My son had an assignment in his English class which included writing an essay about a 17th century English poet – Andrew Marvell, presenting the essay dressed as closely as Marvell and making a dish from the same period. Of course my son decided to tell me that he needed the food the very evening before the project was due. My quick web search for the 17th century English recipes resulted in a quite interesting list of recipes from which I chose one for anise seed cookies or biscuits.
Recipe presented in its original language:
To make Bisket.
Take the yolks of two dozen of egges, two handful of Anniseeds, a little yest, one pound of butter, one quart of creame, foure pound of fine wheat flowre, work all these together in a paste, and make it up in long rouls being something flat, then lay them upon papers, and set them into the Oven and bake them, (but not throughly) then let them stand a day or two, then cut them into slices, and rub them over with small beaten sugar, then lay them upon papers, and set them into the Oven, until they be hard.
Of course, I had to adjust it…. What would I do with the amount of cookies made with two dozen egg yolks? 😀 I used 1/4 of listed ingredients, instead of yeast I used a bit of baking powder and I also didn’t wait a day or two, but baked the cookies right away. I was amazed how smooth and silky the cookie dough was. The cookies turned out to be a delight, very tasty and just sweet enough. My son took them to school and said they were gone in less than five minutes. I hope he got an A! I am going to make them again!
Anise Cookies or Biscuits Printable recipe
- 6 egg yolks
- ¼ cup (50 g) sugar
- ¼ lb (113 g) butter (room temperature)
- 1 ½ tablespoon anise seeds
- 1 cup (250 ml) heavy cream
- 1 lb (453 g) flour
- 1 teaspoon baking powder
- Sugar to coat the cookies
- In a bowl whisk softened butter and sugar until fluffy. Add on by one egg yolk mixing the whole time.

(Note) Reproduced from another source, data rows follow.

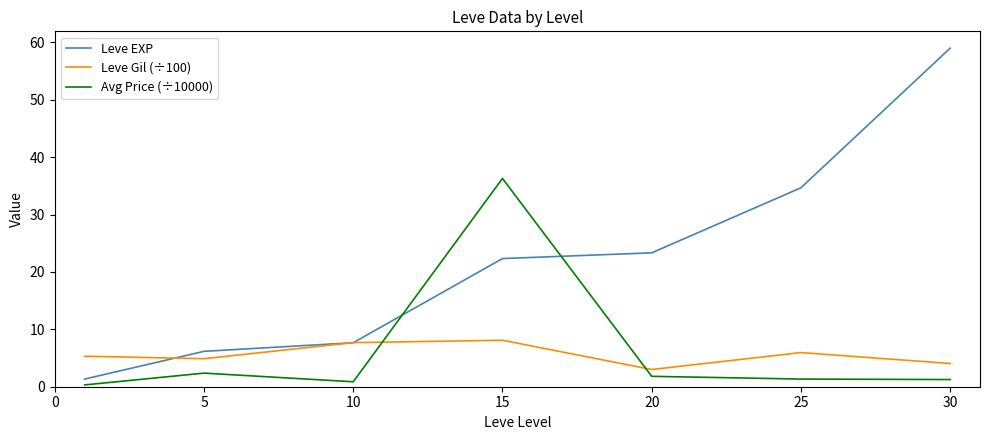

How many times do Leve Gil (÷100) and Avg Price (÷10000) cross each other?

2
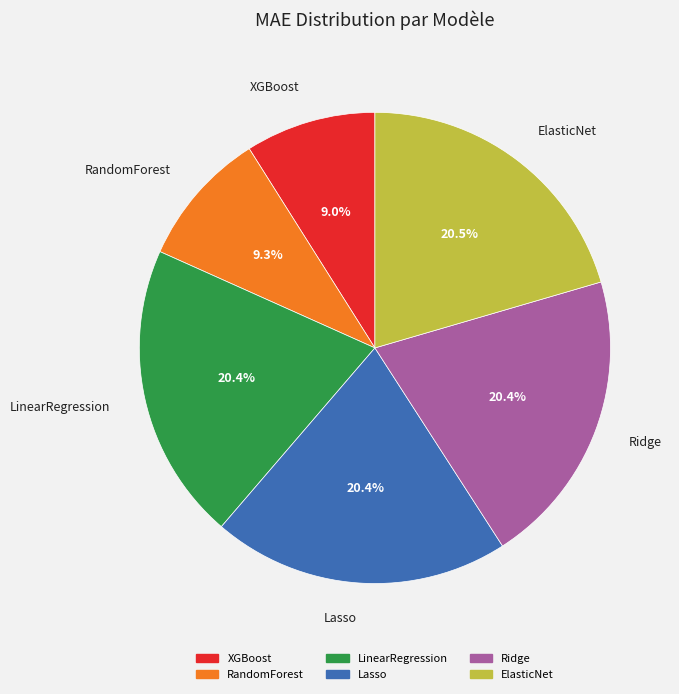

What is the ratio of the value at RandomForest to the value at LinearRegression?

0.5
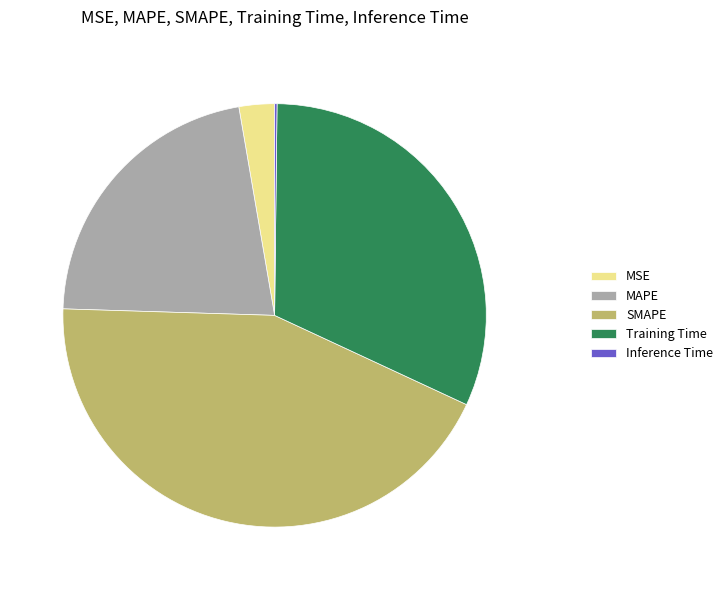

Does any single category account for the majority?

No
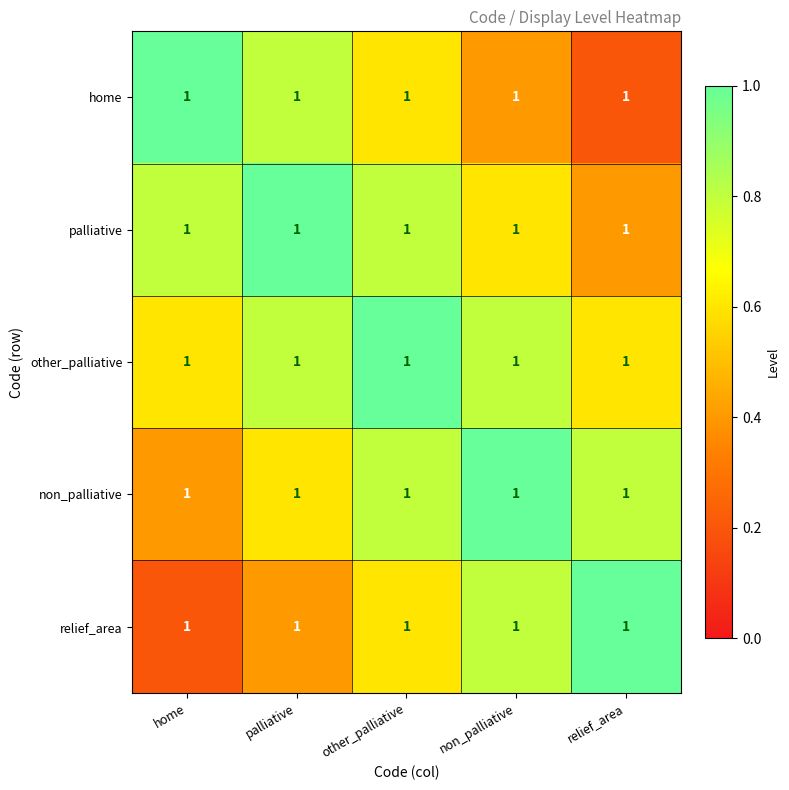

Is it true that home equals 0.8 at other_palliative?

False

- Add anise seed and mix thoroughly.
- Now add cream and at the end flour combined with baking powder. The dough will be quite firm and smooth.
- Form the dough into two logs, each about 1.5 inches (4 cm) in diameter. Flatten each log a bit as to form a rectangular shape.
- Wrap the logs into plastic wrap and leave to rest in the fridge at least an hour.
- Prepare a baking sheet lined with parchment paper. Preheat oven to 365 F (185 C).
- Cut the logs into 3/8 inch (1 cm) thick cookies. Dip each cookie in sugar and place on the baking sheet.
- Bake them about 12-14 minutes, let them cool down and enjoy with some tea, hot chocolate or milk.